Test on week 22

Computer Science 3 - 2007 - Test on Prac 22 - Solutions

This should take no longer than about 35 minutes and is simply intended to probe whether you have understood the material in the prac questions. You may use your textbook if you think it will help. Answer on the questions sheet (4 sides).

This test was not well done. Clearly the IS project had a bad effect on far too many people's CS studies this week. Please make sure you study these solutions carefull, and if you don't understand, come and ask for help.

1. Sorry, I am getting past it and have forgotten again. What are your name (surname) and student number? [1]

Pat (Terry) 63T0844

2. A very quick and dirty solution to the stack assembler grammar was picked out of the rubbish bin early this morning. The PRODUCTIONS section read

   PRODUCTIONS
     Program = { Statement } .
     Statement = [ [ "{" ] number [ "}" ] ] Opcode [ number | string | word ] EOL .
     Opcode = "LDA" | "LDV" | "BZE" | (* all the rest were there ... *)
              "STO" | "INPI" | "PRNS" .
   END Program.

What critical message do you think the marker would have scribbled on this, if it had been handed in? (Assume that the TOKENS, COMMENTS, CHARACTERS and IGNORE sections are correct - focus your attention simply on the PRODUCTIONS as given here). [3]

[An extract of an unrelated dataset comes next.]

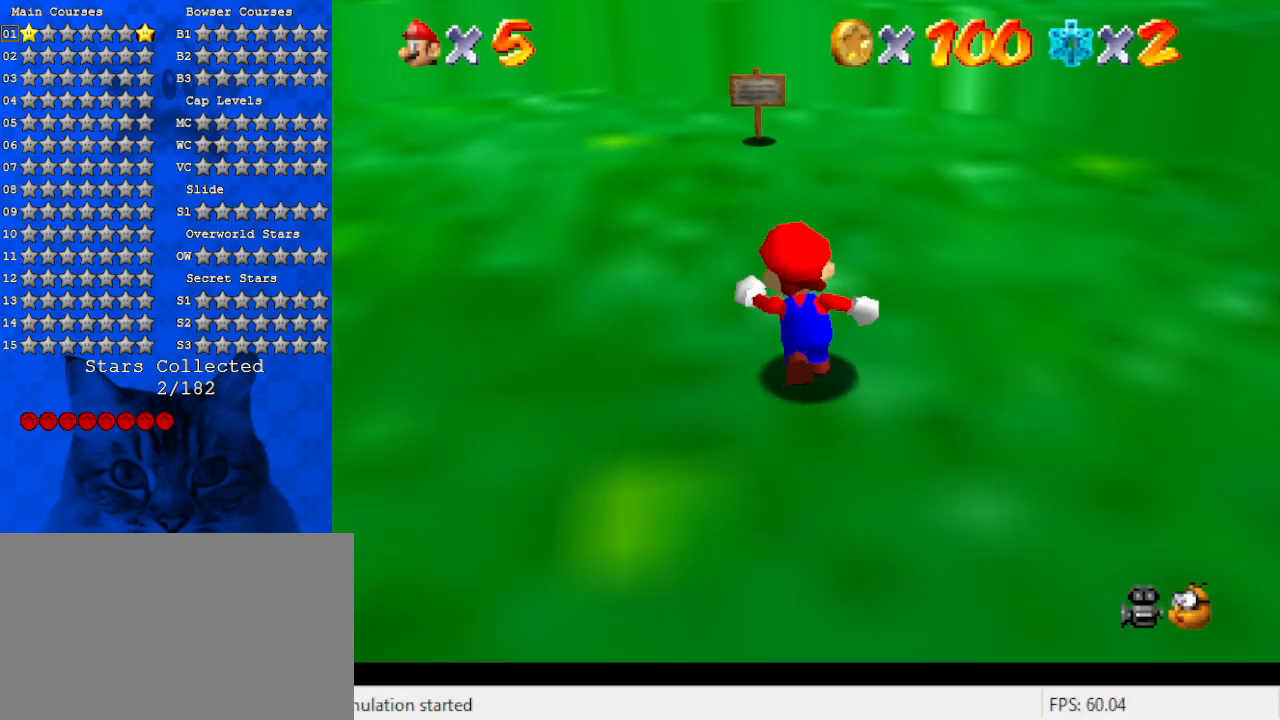
{"keys": ["up"], "events": [[67, "left", "up"], [333, "left", "down"], [433, "left", "up"]]}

Clearly this one, at least, had been encountered in the practical itself. The worst problem is that no distinction is drawn between the various classes of opcode and as this is so easily specified, it should have been done. A lesser problem is that the optional numbers at the start of a line could have appeared between unbalanced braces. Lastly, the grammar did not allow for statements to be properly labelled.

Here is one better solution; there are plenty more like it.

      PRODUCTIONS
        Program     = { [ Statement ] EOL } .
        Statement   = [ CodeAddress ] [ word ] Operation .
        Operation   =   Opcode1
                      | Opcode2 number
                      | Opcode3 ( number | word )
                      | Opcode4 string .
        Opcode1     = "STO" | "INPI" | "LDV" (* all the ones like this *) .
        Opcode2     = "LDC" | "LDA"  (* all the ones like that *) .
        Opcode3     = ( "BZE" | "BRN" ) ( number | word ) .
        Opcode4     = "PRNS" .
        CodeAddress = number | "{" number "}" .
      END Program.

3. Consider the following grammar expressed in EBNF for describing the progress of an excellent compiler course offered at a University Near You:

Course = Introduction Section { Section } Conclusion .
Introduction = "handout" [ "lecture" ] .
Section = { "lecture" | "practical" "test" | "tutorial" | "handout" } "test" .
Conclusion = [ "panic" ] "examination" .

(a) Is this an LL(1) grammar? If not, where does it break the rules? [3]

Most people seemed to see that this was not an LL(1) grammar, but did not do the analysis correctly The component [ "lecture" ] in Introduction is nullable, and

FIRST( [ "lecture" ] ) = { "lecture" },

while

FOLLOW( [ "lecture" ] ) = { "lecture" , "practical", "tutorial" , "handout" , "test" }.

Note that Introduction is NOT nullable (many people thouhght it was), and that there is no problem with the nullable component of Section, or with the nullable component within Conclusion. Some students said that because a Section could start with "practical" "test" and be followed by "test" that the grammar was non LL(1), but this is not true. Be careful where and how you test Rule 2.

(b) If it breaks the rules, do you suppose a recursive descent parser would have trouble recognizing the history of a course? Explain. [2]

A point I wish to stress here is that a recursive descent parser can handle some non-LL(1) grammars sensibly. The most obvious example of this is the "dangling else" grammar (go and read that part of the text again!). In this particular case, too, there would be no trouble. If the string to be parsed began with "handout" "lecture" the parser would simply associate the lecture with an Introduction, and not with a following Section (this is completely analogous with the dangling else problem, of course).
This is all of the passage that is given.